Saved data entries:
-----
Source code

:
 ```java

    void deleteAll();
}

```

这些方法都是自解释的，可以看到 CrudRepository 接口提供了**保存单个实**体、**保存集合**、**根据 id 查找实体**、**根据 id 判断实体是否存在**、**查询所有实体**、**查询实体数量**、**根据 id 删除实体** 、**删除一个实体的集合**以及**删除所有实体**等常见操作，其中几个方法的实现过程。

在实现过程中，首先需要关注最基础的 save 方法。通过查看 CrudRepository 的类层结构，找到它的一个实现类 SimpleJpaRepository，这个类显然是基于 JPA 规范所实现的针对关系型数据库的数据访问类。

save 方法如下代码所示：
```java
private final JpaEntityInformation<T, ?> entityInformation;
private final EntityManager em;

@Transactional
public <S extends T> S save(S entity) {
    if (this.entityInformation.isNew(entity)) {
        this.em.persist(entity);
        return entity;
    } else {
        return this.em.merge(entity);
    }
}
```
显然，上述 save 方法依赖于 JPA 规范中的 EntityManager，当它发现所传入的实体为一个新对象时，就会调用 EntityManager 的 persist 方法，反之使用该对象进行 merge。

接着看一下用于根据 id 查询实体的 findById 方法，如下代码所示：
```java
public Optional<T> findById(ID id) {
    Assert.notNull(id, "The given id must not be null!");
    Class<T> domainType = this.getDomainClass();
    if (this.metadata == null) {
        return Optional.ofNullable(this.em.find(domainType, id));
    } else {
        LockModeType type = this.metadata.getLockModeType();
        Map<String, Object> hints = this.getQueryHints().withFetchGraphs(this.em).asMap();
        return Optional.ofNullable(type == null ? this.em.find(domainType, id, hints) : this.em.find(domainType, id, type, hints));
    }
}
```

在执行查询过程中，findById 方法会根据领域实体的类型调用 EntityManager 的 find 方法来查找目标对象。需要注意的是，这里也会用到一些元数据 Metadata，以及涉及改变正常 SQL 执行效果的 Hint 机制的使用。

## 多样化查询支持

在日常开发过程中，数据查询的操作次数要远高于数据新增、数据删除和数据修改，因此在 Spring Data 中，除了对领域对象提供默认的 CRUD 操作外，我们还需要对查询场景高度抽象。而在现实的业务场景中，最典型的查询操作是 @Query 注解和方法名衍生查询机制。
-----
What you will do:
Your task is to list each line of the records with the word "Optional".

Expected output:
public Optional<T> findById(ID id) {
        return Optional.ofNullable(this.em.find(domainType, id));
        return Optional.ofNullable(type == null ? this.em.find(domainType, id, hints) : this.em.find(domainType, id, type, hints));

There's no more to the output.